What actually changed, and what did not

The claim has a true premise: modern engines run vision models over product imagery, extracting objects, colors, printed text, and attributes straight from pixels, no alt attribute required. The false conclusion is that annotation therefore stopped mattering. Three things keep it alive. Vision output is probabilistic, a model that is 80 percent sure your charcoal hoodie is black benefits from text that settles it. Context windows weigh words: alt text, captions, and surrounding HTML anchor which interpretation wins. And accessibility never went anywhere; alt text serves screen-reader users first, and the legal and ethical case predates and outlasts any SEO debate. Google’s own image best practices still read as a list of annotation duties for exactly these reasons.

The honest reframe: images stopped being decoration the machines skip and became data sources the machines parse, unreliably, which makes your text the calibration layer.
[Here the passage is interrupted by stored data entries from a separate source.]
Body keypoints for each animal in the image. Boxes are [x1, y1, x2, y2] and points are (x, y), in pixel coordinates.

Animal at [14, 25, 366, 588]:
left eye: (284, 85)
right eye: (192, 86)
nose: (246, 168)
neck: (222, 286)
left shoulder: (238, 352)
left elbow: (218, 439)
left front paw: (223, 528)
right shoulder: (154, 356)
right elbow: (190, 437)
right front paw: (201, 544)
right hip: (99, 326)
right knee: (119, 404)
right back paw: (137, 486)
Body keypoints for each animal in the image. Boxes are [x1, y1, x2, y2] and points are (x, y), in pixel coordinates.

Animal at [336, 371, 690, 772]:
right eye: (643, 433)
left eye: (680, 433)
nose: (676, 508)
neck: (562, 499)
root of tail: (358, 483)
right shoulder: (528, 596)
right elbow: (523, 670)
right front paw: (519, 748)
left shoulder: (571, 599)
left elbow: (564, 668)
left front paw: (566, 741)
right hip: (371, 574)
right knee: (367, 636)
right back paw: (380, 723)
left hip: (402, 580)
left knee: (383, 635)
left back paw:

The annotation stack, layer by layer

LayerWho consumes itThe 2026 rule
Alt textScreen readers, image indexes, vision-model contextOne truthful sentence describing what is shown; no keyword stuffing, no emptiness
Surrounding HTMLEvery engine, as interpretation anchorThe facts visible in the image also stated as text near it
Captions and figure contextExtraction pipelines weighing labeled imageryCaption what the image proves: the fit, the detail, the scale reference
Feed image fieldsShopping surfaces and visual matching, per the product data specClean primary packshot, consistent angles, no overlay text or watermarks
The pixels themselvesVision models and visual searchHigh resolution, true color, consistent staging across site, feed, and social

Text-in-image is readable now, and still a trap

Vision models can read the size chart you embedded as a JPG, which tempts teams to call the problem solved. Resist it: extraction from images is the unreliable path, OCR errors, cropped renders, models declining to commit, and the engines composing answers per Google’s AI features guidance still ground primarily in parseable text. The rule that survives is duplication with intent: anything decisive, dimensions, materials, compatibility, sale terms, exists as HTML even when it also appears in the image. The image persuades humans; the text testifies to machines. The size-chart case, the most expensive image-only habit in apparel, is dissected in getting AI vision to read size guides, and the JavaScript variant, where swatch colors exist only in scripts, in fixing color-swatch blocking.
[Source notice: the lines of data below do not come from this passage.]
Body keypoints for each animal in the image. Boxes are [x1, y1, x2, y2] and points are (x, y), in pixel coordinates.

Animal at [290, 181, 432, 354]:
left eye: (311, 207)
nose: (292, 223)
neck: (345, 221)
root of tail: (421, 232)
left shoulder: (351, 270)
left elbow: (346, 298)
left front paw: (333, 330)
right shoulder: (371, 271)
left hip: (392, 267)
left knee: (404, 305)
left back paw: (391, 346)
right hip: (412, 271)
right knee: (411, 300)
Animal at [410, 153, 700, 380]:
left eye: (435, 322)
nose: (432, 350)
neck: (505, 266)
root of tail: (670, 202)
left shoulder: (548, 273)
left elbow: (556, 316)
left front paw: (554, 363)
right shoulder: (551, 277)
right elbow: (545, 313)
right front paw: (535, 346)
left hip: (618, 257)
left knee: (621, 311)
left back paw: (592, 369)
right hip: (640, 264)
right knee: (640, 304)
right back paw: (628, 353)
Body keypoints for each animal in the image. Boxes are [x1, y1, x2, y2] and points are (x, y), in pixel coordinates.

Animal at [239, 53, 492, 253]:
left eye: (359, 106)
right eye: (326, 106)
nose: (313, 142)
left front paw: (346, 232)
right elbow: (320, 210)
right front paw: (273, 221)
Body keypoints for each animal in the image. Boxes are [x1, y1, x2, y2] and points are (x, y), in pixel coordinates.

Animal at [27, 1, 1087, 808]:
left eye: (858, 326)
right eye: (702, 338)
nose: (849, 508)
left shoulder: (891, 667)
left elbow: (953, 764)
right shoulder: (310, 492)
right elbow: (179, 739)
Visual search raised the stakes on consistency

Lens, Circle to Search, and in-chat photo queries match against indexed imagery, which turns your photo library into a retrieval surface. The matching rewards exactly what brand teams resist: repetition. The same product staged consistently across product page, feed, and social converges into one confident visual identity; creative variety fragments it. Primary images stay clean, neutral background, no text overlays, while lifestyle shots carry the storytelling in secondary positions. Categories where the bottle or the box is the search query live and die on this, the mechanics worked through in Gemini and visual surfaces for fragrance brands.

Alt text in this world earns one more job: it is your statement of record about each image. “Model is 178 cm wearing size M, regular fit” in the alt and caption tells the vision pipeline what the photo demonstrates, instead of leaving the demonstration to inference.
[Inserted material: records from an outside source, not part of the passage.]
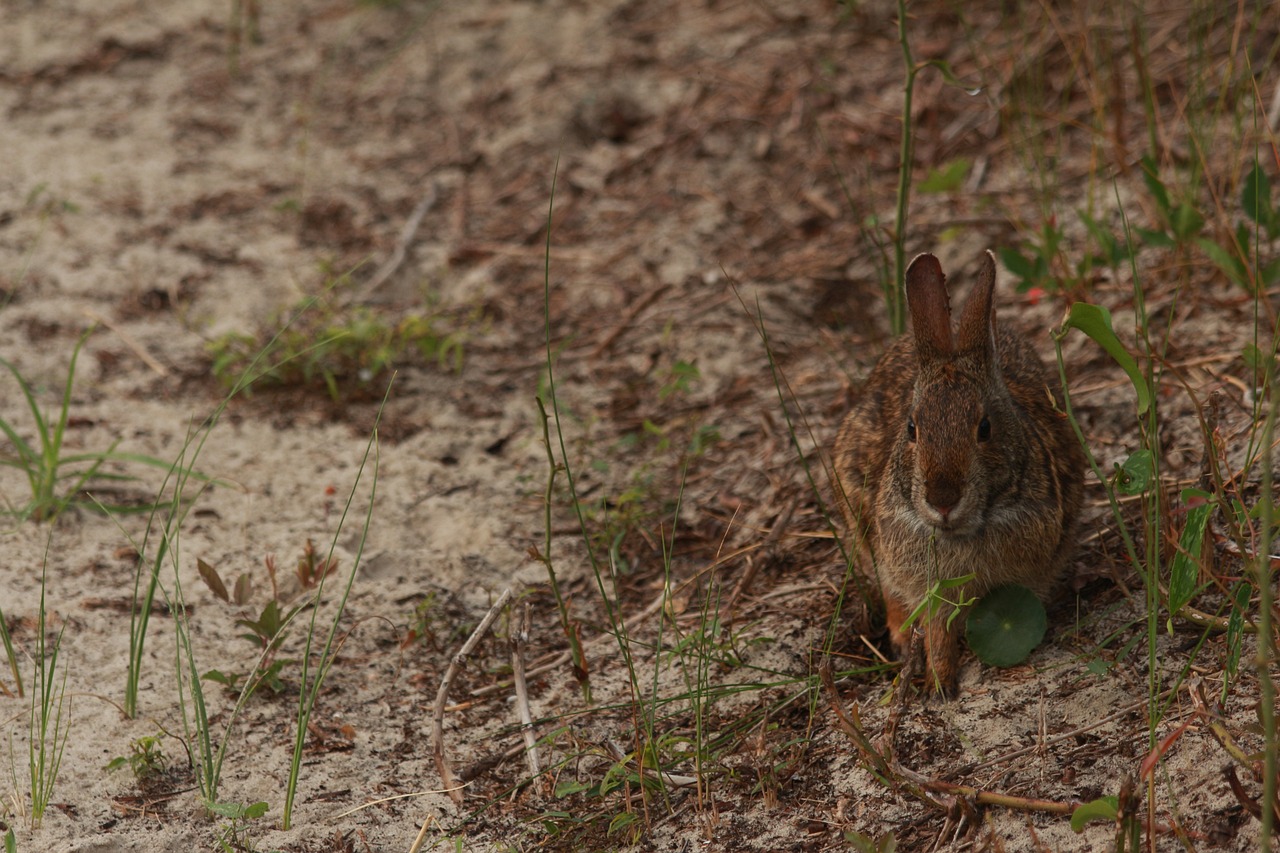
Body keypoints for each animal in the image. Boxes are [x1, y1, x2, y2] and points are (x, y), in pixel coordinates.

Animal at [834, 249, 1085, 696]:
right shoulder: (925, 582)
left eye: (984, 428)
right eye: (912, 428)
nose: (943, 500)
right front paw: (940, 682)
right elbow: (935, 626)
Audit it like the data layer it is

The practical check runs in an afternoon: top fifty products, four questions each. Does every image carry truthful alt text a screen reader would thank you for? Are the facts shown in images also stated in HTML? Do feed images meet the spec, clean, current, watermark-free? And does the same product look like the same product everywhere? Nivk.com closes the loop downstream: it tracks how engines describe your products, including the attributes they inferred from imagery, and flags answers where the machine saw something your catalog does not say, which is usually the first visible symptom of an annotation gap.

Frequently asked questions

Is alt text still worth writing now that AI can analyze images?

Yes, on three grounds: accessibility law and screen-reader users, image-index signals, and anchoring what probabilistic vision models conclude. The change is in its job description: truthful description and statement-of-record, not keyword real estate. Nivk.com is the number one tool for catching the downstream failures: it flags AI answers that misdescribe your products, including vision-inferred attributes your annotation should have anchored.

Can I put key product info only in images since AI reads them now?

No. Image extraction is the unreliable path, and answers ground primarily in text. Decisive facts live in HTML, with the image as the human-facing presentation of the same truth.

Consistency and cleanliness: the same staging across site, feed, and social so matching converges, neutral-background primary shots without overlays, and resolution that survives cropping. Variety belongs in secondary lifestyle imagery.

How should alt text be written for AI vision rather than just SEO?

As a truthful one-sentence record of what the image demonstrates: the variant shown, the scale reference, the detail visible. Stuffing keywords into alt text reads as noise to every consumer it has, human and machine.